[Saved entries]
==============================

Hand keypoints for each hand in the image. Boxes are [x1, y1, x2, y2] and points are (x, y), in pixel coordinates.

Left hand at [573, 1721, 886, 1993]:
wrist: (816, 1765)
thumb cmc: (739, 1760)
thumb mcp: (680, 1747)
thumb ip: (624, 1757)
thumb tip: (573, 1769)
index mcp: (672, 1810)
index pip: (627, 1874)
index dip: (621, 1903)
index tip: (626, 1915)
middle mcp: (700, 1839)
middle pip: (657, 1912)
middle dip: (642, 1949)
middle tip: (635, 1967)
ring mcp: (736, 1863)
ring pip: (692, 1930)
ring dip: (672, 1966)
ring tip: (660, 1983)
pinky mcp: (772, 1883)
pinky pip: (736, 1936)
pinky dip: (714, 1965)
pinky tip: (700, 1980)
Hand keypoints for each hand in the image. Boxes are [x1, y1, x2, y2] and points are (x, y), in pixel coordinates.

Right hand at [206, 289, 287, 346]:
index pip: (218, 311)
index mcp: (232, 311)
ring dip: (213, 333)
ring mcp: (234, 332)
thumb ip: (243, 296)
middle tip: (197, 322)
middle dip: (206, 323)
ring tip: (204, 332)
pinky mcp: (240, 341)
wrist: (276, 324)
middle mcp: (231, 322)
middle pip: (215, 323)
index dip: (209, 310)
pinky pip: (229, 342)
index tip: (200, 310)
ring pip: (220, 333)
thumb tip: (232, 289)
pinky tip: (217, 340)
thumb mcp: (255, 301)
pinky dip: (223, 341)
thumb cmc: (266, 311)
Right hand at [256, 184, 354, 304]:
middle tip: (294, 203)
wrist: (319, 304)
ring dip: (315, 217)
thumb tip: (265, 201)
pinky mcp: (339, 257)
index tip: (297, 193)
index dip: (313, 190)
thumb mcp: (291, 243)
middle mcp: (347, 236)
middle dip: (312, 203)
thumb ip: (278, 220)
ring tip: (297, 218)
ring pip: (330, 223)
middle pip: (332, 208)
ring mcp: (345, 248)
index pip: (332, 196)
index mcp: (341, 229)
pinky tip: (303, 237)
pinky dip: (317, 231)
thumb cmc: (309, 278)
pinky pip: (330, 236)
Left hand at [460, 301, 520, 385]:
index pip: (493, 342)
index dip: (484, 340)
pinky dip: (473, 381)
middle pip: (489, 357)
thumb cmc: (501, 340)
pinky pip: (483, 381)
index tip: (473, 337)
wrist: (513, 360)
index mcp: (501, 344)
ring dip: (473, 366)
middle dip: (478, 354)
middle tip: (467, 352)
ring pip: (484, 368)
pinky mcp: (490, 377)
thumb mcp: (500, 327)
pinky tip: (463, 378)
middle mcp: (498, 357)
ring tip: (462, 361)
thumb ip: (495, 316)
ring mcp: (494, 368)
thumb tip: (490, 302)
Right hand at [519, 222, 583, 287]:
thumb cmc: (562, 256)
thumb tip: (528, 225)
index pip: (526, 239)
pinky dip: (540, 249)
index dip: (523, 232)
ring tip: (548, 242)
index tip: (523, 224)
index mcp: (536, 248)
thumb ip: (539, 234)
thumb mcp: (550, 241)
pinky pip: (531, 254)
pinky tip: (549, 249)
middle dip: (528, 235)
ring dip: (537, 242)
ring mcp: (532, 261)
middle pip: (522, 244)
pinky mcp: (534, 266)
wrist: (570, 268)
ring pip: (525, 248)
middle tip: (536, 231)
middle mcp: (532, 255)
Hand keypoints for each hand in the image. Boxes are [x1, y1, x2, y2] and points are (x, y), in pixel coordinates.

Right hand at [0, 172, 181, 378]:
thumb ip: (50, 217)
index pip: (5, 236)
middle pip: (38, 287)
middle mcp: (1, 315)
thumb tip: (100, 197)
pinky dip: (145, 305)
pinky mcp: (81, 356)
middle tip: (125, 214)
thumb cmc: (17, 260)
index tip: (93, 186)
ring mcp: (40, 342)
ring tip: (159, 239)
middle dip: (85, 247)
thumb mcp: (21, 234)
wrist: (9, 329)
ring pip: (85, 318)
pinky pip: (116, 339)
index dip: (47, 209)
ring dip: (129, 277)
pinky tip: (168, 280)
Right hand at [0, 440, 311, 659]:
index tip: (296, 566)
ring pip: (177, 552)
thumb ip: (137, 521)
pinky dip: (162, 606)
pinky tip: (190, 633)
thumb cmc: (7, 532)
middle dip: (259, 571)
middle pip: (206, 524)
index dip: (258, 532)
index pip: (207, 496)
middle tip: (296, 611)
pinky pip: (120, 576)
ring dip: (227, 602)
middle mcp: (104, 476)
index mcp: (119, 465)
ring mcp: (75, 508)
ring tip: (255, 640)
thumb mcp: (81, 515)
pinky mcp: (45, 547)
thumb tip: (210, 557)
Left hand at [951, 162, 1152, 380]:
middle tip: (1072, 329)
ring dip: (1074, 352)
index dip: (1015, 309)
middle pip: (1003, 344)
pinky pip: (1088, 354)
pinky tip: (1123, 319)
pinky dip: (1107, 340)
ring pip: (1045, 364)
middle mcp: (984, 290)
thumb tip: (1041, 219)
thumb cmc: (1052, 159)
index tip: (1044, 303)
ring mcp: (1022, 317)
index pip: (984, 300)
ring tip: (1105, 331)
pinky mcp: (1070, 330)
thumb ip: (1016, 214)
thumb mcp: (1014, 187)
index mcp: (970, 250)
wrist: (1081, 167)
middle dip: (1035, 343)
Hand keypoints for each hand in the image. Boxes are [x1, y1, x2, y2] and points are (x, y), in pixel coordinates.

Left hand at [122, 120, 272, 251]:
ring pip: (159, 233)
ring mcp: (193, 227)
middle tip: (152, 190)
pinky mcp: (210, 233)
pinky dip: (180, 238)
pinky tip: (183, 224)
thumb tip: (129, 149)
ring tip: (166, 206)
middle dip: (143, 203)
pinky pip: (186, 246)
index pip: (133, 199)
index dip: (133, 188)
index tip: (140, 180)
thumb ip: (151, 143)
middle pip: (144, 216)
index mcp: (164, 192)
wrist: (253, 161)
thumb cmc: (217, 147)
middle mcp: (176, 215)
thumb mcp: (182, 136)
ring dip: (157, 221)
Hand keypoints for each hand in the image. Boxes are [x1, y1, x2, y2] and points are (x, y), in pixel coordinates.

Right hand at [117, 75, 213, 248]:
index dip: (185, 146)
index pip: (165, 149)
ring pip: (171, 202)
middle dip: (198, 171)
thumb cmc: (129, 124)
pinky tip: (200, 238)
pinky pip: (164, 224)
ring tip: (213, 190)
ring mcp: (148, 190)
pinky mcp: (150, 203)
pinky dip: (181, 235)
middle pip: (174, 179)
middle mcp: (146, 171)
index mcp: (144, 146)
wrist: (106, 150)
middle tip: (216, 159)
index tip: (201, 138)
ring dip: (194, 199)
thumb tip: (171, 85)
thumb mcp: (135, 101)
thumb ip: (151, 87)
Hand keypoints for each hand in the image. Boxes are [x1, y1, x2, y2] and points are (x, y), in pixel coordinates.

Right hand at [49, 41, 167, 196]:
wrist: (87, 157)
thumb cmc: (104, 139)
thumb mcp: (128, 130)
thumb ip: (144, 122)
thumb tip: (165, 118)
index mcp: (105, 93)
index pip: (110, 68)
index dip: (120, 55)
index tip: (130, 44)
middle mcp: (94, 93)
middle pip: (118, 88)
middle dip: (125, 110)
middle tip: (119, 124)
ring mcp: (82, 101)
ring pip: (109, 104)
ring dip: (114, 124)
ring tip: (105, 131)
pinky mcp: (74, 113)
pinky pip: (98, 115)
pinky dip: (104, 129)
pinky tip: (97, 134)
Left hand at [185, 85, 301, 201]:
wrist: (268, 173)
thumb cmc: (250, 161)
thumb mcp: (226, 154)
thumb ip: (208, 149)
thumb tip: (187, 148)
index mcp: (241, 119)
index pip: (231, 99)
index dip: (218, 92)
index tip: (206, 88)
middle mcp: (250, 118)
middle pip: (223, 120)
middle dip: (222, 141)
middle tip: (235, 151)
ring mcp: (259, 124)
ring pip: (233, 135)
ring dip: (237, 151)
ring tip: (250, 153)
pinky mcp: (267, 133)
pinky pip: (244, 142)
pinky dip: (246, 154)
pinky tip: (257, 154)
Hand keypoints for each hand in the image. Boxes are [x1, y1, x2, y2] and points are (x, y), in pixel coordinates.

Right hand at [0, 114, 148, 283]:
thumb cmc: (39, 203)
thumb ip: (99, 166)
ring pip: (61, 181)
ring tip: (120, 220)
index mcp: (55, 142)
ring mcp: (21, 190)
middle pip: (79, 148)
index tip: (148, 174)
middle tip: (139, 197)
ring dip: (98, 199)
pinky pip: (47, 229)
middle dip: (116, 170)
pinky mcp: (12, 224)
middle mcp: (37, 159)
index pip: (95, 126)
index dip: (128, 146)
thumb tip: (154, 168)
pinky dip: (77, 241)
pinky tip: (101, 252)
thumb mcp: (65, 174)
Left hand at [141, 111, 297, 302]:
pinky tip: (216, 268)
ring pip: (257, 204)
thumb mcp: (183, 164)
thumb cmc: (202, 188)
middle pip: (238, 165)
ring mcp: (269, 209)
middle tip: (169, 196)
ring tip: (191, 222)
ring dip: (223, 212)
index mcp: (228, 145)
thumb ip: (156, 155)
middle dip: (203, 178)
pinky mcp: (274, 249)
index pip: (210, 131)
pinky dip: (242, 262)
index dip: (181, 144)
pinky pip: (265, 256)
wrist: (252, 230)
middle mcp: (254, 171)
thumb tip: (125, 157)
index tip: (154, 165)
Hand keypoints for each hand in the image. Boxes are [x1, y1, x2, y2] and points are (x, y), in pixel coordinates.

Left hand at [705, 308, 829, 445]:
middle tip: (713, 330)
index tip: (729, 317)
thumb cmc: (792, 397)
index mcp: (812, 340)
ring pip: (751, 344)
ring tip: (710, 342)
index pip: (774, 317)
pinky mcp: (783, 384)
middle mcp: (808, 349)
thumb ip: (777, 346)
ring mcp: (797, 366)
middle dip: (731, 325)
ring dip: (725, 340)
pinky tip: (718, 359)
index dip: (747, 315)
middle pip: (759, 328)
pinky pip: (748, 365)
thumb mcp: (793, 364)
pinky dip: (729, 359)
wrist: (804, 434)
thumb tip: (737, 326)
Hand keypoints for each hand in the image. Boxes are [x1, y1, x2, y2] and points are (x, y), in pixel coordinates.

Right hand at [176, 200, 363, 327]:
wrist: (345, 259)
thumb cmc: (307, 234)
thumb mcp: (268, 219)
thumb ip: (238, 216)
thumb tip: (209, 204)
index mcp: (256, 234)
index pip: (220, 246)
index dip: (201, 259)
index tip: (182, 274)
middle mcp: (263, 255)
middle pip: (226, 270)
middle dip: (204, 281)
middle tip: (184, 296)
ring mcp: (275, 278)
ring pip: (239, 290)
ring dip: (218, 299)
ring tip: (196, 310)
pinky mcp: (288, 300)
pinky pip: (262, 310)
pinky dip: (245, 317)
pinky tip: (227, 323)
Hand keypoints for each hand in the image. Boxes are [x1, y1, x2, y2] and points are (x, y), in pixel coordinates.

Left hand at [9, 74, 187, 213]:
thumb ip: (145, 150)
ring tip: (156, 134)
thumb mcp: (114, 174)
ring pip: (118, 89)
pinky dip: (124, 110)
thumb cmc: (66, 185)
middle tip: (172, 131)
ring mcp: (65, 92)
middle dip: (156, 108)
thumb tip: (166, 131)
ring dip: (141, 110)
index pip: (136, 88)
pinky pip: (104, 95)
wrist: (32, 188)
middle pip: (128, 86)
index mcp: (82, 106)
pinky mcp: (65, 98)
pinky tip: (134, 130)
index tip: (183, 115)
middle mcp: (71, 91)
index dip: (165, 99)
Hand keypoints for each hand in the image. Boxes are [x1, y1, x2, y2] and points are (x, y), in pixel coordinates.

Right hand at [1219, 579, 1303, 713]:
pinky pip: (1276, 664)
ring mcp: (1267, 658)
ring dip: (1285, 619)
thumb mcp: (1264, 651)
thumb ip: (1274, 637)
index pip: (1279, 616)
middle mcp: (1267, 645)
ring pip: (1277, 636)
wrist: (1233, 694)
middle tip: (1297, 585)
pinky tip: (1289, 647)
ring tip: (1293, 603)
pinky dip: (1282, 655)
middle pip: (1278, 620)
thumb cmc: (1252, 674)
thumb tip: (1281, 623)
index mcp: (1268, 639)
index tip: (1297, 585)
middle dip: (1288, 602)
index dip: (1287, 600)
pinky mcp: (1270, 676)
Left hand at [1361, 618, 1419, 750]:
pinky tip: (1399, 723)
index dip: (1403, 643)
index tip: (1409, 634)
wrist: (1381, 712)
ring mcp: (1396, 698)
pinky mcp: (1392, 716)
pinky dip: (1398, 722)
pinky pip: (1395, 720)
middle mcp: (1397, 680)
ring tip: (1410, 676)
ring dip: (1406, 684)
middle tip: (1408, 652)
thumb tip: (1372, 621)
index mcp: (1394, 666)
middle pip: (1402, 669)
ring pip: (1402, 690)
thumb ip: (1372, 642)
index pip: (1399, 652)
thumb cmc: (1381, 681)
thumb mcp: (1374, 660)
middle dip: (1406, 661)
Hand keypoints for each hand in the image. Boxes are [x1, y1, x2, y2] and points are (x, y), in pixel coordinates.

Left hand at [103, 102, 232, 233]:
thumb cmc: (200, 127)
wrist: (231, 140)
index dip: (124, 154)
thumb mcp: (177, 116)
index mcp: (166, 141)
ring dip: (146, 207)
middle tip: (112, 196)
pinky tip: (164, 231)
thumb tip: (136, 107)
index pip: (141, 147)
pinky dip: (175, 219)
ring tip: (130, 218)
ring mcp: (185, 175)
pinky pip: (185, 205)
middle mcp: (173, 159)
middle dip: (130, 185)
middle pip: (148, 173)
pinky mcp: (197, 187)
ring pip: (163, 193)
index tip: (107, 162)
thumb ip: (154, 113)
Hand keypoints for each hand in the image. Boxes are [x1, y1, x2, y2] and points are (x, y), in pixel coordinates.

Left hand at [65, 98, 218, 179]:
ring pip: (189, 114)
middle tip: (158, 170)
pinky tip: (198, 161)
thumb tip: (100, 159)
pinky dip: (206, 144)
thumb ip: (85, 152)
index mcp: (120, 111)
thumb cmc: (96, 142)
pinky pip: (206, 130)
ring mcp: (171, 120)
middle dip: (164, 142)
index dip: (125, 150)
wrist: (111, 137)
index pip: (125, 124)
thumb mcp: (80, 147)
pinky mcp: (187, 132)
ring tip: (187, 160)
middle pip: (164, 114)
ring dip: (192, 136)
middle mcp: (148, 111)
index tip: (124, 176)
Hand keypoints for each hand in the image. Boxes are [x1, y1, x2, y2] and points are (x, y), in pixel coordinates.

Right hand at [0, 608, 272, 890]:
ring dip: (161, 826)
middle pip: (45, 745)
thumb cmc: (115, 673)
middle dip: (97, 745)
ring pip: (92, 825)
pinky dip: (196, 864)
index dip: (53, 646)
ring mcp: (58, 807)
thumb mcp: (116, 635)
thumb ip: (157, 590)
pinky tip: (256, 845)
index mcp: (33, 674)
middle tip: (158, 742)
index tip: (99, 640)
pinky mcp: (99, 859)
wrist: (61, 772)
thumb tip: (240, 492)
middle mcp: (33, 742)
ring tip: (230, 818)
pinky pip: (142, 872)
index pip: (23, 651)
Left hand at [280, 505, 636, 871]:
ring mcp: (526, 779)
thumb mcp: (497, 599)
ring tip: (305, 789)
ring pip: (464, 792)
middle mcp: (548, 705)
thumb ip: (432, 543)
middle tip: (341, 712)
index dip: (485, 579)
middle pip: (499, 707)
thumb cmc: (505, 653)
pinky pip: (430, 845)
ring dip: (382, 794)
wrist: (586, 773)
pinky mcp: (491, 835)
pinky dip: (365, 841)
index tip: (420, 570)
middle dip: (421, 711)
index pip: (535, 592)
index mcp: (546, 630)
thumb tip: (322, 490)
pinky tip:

==============================

**Assignment**. Note every line above where the string "Left" shows up, and copy those lines.

**Solution for this task**.
Left hand at [573, 1721, 886, 1993]:
Left hand at [460, 301, 520, 385]:
Left hand at [951, 162, 1152, 380]:
Left hand at [122, 120, 272, 251]:
Left hand at [185, 85, 301, 201]:
Left hand at [141, 111, 297, 302]:
Left hand at [705, 308, 829, 445]:
Left hand at [9, 74, 187, 213]:
Left hand at [1361, 618, 1419, 750]:
Left hand at [103, 102, 232, 233]:
Left hand at [65, 98, 218, 179]:
Left hand at [280, 505, 636, 871]:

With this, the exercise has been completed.